▸ TO-DO ITEM
Please give every line of the listing below as a numbered list, leaving out blank lines.
━━━━━ INPUT ━━━━━
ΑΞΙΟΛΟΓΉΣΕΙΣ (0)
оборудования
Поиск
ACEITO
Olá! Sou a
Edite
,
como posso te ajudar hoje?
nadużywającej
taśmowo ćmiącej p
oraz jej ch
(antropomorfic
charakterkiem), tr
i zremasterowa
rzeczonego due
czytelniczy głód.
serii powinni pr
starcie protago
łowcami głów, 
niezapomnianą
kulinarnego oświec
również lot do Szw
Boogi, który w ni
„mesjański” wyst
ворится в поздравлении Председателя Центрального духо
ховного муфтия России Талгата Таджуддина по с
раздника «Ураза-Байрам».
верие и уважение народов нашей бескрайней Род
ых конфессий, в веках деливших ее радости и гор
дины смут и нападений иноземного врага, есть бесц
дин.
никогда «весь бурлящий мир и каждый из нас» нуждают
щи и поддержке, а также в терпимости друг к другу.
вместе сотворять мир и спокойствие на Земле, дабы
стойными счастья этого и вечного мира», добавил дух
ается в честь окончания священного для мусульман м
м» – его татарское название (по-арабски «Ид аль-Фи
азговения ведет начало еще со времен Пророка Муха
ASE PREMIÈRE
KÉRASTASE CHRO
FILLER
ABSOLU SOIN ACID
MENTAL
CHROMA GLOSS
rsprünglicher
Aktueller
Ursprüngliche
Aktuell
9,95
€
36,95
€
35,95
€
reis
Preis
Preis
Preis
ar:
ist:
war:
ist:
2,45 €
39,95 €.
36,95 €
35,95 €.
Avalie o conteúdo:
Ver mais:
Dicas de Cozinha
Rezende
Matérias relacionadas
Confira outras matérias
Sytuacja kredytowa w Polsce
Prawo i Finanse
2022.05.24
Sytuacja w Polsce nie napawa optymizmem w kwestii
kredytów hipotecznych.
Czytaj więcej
━━━━━
▸ REPLY
1. ΑΞΙΟΛΟΓΉΣΕΙΣ (0)
2. оборудования
3. Поиск
4. ACEITO
5. Olá! Sou a
6. Edite
7. ,
8. como posso te ajudar hoje?
9. nadużywającej
10. taśmowo ćmiącej p
11. oraz jej ch
12. (antropomorfic
13. charakterkiem), tr
14. i zremasterowa
15. rzeczonego due
16. czytelniczy głód.
17. serii powinni pr
18. starcie protago
19. łowcami głów, 
20. niezapomnianą
21. kulinarnego oświec
22. również lot do Szw
23. Boogi, który w ni
24. „mesjański” wyst
25. ворится в поздравлении Председателя Центрального духо
26. ховного муфтия России Талгата Таджуддина по с
27. раздника «Ураза-Байрам».
28. верие и уважение народов нашей бескрайней Род
29. ых конфессий, в веках деливших ее радости и гор
30. дины смут и нападений иноземного врага, есть бесц
31. дин.
32. никогда «весь бурлящий мир и каждый из нас» нуждают
33. щи и поддержке, а также в терпимости друг к другу.
34. вместе сотворять мир и спокойствие на Земле, дабы
35. стойными счастья этого и вечного мира», добавил дух
36. ается в честь окончания священного для мусульман м
37. м» – его татарское название (по-арабски «Ид аль-Фи
38. азговения ведет начало еще со времен Пророка Муха
39. ASE PREMIÈRE
40. KÉRASTASE CHRO
41. FILLER
42. ABSOLU SOIN ACID
43. MENTAL
44. CHROMA GLOSS
45. rsprünglicher
46. Aktueller
47. Ursprüngliche
48. Aktuell
49. 9,95
50. €
51. 36,95
52. €
53. 35,95
54. €
55. reis
56. Preis
57. Preis
58. Preis
59. ar:
60. ist:
61. war:
62. ist:
63. 2,45 €
64. 39,95 €.
65. 36,95 €
66. 35,95 €.
67. Avalie o conteúdo:
68. Ver mais:
69. Dicas de Cozinha
70. Rezende
71. Matérias relacionadas
72. Confira outras matérias
73. Sytuacja kredytowa w Polsce
74. Prawo i Finanse
75. 2022.05.24
76. Sytuacja w Polsce nie napawa optymizmem w kwestii
77. kredytów hipotecznych.
78. Czytaj więcej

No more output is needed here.